Able Seaman JJ. Looking wistfully norwest |
We navigated the varying channel around to Nelsons Bay where we had confirmed that a visitors berth was available in the marina. The marina area however was awash with activity, lights and people everywhere out for Saturday night. The location of the visitors berth was a complete mystery and after 13 hours upwind the Captain threw a handbreak turn within the marina seawall and we pulled out to the public moorings off Nelson Bay beach.
The day had not yet ended however - a decision was made to make a zodiac assault on the marina and attempt to get a quick dinner.
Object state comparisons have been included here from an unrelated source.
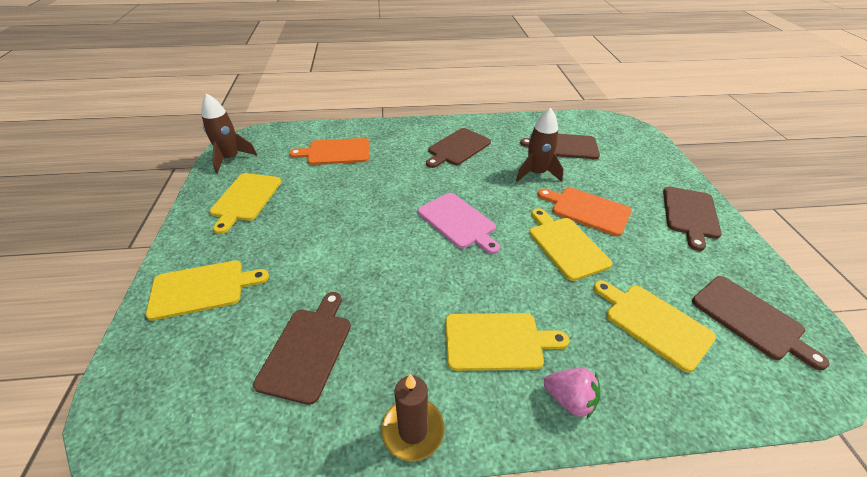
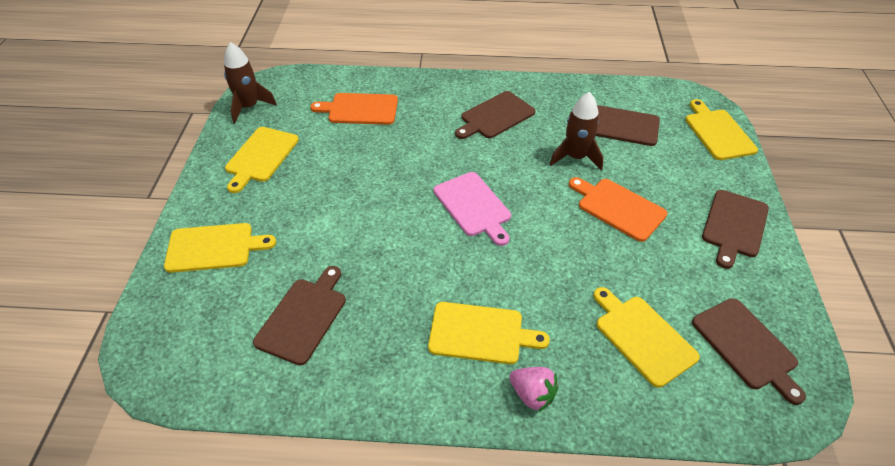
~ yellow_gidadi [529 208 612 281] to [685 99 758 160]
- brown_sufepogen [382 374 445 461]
So the tender was deployed and we motored in. We were too tired to remember to kiss the sweet sweet earth. The Acting First Mate, only 11, had put in a fine innings for the day and was falling asleep in his spring rolls by the time we found someone with a kitchen still open. We returned to the boat and pulled up stumps.
Arjuna at rest in Nelsons Bay. Looking wistfully noreast |
The following day saw the departure of Able Seaman JJ. A fine sailor, resplendent in magnificent technical fabrics. We made a zodiac assault on the marina and delivered him to the bus at Nelsons Bay.
Salutations from Northern Queensland. Wonderful to hear that you are underway on the rolling main. We are ensconced in a small palace with a pool which we have rented for the sole purpose of receiving visitors. Arjuna is a favourite mythical character of mine and an elegant and powerful name for a vessel. Congratulations to you all. NJLTF
ReplyDeleteGreetings. We have included a stop at your palace and trust that we can berth our 44 foot yacht on your drive way.